REQUIRED TASKS:
- a) In the article on AMH testing, what does the NHS identify as the strongest single predictor of natural fertility?
- b) Write a continuation of the article on AMH testing, starting after its last sentence.

DOCUMENT SEGMENT:
....

AMH doesn’t measure egg quality, and it doesn’t reveal whether ovulation is happening. A woman with low AMH may still ovulate every month with high-quality eggs.

A woman with high AMH (often the pattern seen in polycystic ovary syndrome) may not be ovulating regularly at all.

The NHS emphasises that age is the strongest single predictor of natural fertility. A 35-year-old with a low AMH and regular cycles is, on average, more likely to conceive naturally than a 40-year-old with a normal AMH and irregular ones.

If AMH comes back low for someone who is trying to conceive, the more useful question isn’t whether pregnancy is still possible (the answer is almost always yes), but whether there is reason to investigate the wider picture now rather than waiting twelve months.

Misconception 2: “A normal AMH means everything is fine”

The opposite assumption is just as risky.

AMH tells you about egg quantity. It does not tell you about:

  • Egg quality, which is closely tied to age
  • Whether ovulation is happening regularly
  • Whether the fallopian tubes are open
  • Whether there are structural issues such as fibroids, polyps, ovarian cysts or endometriosis
  • Sperm parameters in a male partner
  • Whether implantation will succeed

A reassuringly normal AMH at 38 still sits alongside age-related changes in egg quality. A slightly lower-than-average AMH at 28 may carry no real-world implications at all.

That is why no UK clinical body recommends AMH as a routine screening test for healthy women who have no fertility concerns. NICE’s fertility guideline, NG73, treats AMH as one component of a broader investigation, not as a verdict in itself.

Imaging is the natural counterpart to the blood test. A transvaginal pelvic ultrasound directly visualises the small follicles that produce AMH, the antral follicle count. It also picks up structural findings a blood test will never reveal, including ovarian cysts, fibroids, polycystic ovarian morphology, and abnormalities in the uterine cavity. A full ovarian reserve assessment normally includes both.

Where the AMH number actually matters

There are three settings in which AMH carries real, decision-relevant information.

Before IVF or egg freezing. AMH is one of the better predictors of how the ovaries are likely to respond to stimulation medication.

A higher AMH usually predicts more eggs collected per cycle, and a very low AMH may shape decisions about protocol or whether to bank cycles before treatment.

During a fertility investigation. If a couple has been trying for twelve months, or six months if the woman is over 35, AMH becomes part of a wider assessment that should also include ovarian ultrasound, a fuller hormone profile, semen analysis and an assessment of tubal patency.

....

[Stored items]
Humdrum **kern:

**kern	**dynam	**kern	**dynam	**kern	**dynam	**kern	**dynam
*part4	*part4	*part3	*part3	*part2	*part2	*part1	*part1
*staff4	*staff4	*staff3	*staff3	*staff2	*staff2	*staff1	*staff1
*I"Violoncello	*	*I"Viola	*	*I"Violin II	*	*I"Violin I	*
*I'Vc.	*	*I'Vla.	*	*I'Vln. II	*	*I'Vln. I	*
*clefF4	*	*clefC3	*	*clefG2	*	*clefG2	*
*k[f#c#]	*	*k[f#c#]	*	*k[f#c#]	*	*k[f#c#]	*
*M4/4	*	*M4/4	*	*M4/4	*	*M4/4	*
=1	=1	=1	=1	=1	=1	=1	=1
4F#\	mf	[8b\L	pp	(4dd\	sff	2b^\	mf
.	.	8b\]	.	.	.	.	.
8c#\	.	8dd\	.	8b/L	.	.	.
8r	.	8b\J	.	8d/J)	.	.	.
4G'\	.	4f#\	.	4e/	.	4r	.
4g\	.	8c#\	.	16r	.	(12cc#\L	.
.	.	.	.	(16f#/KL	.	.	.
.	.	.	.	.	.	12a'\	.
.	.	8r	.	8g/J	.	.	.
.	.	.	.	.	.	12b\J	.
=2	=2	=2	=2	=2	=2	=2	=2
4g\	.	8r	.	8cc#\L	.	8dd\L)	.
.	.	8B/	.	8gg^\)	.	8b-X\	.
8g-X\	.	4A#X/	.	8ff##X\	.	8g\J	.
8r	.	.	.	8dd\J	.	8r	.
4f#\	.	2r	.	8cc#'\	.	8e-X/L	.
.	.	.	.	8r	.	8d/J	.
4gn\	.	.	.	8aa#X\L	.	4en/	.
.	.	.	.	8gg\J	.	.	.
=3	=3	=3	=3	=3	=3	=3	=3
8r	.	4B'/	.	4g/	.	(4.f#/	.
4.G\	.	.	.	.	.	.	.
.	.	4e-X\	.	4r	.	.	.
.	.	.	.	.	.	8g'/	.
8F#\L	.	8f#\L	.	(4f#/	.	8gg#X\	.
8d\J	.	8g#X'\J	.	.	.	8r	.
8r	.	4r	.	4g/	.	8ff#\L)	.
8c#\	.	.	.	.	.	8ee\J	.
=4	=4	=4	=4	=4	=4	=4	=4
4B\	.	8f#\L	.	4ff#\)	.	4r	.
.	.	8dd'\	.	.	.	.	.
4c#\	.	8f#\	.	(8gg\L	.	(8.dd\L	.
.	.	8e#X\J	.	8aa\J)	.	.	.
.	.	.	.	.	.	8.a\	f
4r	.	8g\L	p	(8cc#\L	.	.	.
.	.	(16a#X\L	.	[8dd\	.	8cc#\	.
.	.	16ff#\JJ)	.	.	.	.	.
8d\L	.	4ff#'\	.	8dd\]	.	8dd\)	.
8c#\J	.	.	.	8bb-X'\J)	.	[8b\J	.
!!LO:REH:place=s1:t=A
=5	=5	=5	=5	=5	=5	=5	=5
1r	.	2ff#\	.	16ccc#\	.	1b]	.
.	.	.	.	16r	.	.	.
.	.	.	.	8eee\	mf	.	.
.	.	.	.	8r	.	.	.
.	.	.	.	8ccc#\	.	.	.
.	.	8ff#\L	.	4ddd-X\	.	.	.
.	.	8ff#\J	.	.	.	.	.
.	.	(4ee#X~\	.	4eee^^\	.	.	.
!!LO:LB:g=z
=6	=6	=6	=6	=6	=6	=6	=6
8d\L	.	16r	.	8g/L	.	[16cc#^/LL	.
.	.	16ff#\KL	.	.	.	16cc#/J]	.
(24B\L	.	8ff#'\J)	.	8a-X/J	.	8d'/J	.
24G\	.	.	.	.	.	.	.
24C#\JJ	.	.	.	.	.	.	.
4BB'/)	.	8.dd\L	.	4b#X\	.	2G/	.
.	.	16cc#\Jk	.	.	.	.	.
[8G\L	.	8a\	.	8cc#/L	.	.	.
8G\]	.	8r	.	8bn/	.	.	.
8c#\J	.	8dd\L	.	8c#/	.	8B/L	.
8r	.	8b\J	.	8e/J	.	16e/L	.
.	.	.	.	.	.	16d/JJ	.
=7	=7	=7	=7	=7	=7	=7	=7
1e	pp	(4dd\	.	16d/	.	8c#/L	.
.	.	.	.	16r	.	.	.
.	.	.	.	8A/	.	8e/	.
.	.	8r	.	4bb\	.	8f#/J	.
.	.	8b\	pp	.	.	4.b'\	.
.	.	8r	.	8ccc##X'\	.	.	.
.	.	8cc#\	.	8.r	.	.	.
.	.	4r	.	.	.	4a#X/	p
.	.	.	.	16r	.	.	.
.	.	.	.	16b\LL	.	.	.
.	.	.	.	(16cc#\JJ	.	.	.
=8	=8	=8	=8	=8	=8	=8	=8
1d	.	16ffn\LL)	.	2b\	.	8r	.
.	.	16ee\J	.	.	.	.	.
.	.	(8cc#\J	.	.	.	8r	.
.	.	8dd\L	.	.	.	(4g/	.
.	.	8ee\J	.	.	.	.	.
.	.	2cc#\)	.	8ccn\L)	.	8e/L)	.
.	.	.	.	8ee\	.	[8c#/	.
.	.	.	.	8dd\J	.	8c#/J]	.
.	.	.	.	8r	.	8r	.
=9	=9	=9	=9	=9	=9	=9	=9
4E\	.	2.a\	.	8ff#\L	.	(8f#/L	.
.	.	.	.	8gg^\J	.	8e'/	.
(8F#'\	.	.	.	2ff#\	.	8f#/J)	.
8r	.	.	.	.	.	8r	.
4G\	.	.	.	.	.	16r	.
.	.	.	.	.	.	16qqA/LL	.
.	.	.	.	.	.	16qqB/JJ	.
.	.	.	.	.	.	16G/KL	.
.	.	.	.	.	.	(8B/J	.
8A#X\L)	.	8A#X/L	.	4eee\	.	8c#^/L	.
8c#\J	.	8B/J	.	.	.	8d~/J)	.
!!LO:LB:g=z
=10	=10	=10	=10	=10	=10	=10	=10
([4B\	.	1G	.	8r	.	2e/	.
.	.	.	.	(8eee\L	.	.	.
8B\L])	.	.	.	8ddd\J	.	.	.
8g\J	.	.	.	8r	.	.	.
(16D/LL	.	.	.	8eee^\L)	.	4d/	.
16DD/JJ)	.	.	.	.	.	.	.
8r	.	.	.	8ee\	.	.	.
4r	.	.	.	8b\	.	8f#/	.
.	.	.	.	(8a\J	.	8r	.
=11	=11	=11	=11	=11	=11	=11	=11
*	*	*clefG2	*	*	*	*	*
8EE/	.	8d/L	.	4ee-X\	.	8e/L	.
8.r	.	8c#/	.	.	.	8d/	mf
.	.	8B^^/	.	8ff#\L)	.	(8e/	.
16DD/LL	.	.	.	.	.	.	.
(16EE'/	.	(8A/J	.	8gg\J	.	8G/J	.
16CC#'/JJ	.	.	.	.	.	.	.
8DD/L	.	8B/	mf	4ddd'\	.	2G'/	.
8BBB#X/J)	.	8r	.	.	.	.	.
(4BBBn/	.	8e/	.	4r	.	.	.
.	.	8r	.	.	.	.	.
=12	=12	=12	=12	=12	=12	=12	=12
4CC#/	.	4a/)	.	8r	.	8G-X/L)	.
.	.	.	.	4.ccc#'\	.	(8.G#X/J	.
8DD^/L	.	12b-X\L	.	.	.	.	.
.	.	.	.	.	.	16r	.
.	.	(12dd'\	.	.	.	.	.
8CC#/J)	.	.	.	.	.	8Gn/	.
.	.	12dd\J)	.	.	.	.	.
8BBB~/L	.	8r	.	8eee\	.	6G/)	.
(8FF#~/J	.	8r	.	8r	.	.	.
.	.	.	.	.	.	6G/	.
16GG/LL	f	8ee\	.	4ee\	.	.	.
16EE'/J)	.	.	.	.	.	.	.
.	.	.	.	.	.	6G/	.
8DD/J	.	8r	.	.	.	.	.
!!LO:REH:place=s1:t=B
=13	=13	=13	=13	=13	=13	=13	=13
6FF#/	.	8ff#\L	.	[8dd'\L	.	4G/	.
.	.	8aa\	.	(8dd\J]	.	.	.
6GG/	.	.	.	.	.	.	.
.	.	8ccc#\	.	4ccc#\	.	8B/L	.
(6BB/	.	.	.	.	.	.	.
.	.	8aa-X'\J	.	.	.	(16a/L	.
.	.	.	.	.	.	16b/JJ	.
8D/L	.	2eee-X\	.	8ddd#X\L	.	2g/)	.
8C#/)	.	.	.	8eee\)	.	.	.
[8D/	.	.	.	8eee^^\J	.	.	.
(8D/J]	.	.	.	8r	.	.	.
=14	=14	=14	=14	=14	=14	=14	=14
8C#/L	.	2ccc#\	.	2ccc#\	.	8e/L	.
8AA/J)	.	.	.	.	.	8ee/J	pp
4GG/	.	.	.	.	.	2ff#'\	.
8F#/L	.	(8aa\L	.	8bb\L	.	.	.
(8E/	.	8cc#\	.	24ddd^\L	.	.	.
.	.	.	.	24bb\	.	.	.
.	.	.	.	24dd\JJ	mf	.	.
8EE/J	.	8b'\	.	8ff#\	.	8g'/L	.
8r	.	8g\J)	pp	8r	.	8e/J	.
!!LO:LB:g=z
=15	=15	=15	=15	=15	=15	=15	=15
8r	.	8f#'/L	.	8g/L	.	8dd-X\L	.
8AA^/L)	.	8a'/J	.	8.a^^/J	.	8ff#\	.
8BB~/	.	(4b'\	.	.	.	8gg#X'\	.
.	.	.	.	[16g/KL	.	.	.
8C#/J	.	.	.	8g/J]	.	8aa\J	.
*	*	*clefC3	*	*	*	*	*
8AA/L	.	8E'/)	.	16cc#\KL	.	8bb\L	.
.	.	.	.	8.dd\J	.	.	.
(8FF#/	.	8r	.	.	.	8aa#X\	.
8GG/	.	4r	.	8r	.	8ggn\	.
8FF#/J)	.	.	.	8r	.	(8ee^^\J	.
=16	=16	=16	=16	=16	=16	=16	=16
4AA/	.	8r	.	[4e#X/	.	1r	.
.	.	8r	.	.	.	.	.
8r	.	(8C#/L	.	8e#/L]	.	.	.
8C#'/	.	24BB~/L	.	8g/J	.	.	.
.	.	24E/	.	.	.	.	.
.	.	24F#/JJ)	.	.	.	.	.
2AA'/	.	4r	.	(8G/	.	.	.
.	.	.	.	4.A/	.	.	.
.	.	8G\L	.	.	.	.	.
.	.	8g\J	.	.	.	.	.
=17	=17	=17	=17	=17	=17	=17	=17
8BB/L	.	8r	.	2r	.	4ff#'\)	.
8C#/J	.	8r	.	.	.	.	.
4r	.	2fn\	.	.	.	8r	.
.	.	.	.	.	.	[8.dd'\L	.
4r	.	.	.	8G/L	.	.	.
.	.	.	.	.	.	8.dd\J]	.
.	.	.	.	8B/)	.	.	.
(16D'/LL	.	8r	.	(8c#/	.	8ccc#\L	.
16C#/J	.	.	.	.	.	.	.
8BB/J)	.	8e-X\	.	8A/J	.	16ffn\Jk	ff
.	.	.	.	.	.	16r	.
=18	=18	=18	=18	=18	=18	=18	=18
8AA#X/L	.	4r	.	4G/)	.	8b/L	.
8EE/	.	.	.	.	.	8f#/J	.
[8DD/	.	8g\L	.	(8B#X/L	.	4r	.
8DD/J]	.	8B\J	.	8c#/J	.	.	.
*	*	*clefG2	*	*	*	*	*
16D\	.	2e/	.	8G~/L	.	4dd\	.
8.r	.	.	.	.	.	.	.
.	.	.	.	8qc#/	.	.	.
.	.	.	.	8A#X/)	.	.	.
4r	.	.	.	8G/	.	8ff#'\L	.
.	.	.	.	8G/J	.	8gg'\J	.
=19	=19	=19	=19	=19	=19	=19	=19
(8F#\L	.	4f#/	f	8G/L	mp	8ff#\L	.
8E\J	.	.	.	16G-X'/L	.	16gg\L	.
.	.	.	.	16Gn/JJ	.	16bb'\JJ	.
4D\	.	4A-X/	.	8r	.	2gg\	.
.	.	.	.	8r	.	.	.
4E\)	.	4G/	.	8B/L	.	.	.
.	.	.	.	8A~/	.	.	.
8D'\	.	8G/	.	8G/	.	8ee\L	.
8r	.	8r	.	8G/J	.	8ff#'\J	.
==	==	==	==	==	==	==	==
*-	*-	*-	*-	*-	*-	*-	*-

....

RESPONSE LIST:
- a) Age.

- b)
As context for women planning ahead. Women who want to understand their reproductive options before they are ready to conceive (for example, ahead of a decision about egg freezing) can find AMH informative, provided it is interpreted alongside age, antral follicle count, and other markers, by a clinician who can place the number in context.

Reading the number properly

For anyone who has had an AMH test, three things make the result more useful:

  1. Pair it with age. A “normal” AMH at 25 means something very different from the same number at 38. Age is doing more work in the equation than the AMH value itself.
  2. Pair it with imaging. Ultrasound shows what is actually in the ovaries today, rather than relying on a single biochemical marker.
  3. Read it with a clinician. A number on a screen, with no context, no follow-up and no plan, is the worst way to use a test that, properly interpreted, can be very informative.

AMH is a useful tool. It just isn’t the headline it has often been turned into.

Disclaimer

This article is produced for informational purposes only and does not constitute medical advice, diagnosis or treatment. Clinical guidance referenced reflects published HFEA, NHS and NICE information available as at May 2026. Individual circumstances vary; readers are advised to consult a qualified healthcare professional before acting on any information in this article. This piece was produced in association with Spital Clinic, which provided background clinical information for editorial purposes. Hyperlinks to external sources are included for reference only and do not represent an endorsement of any product, service or organisation.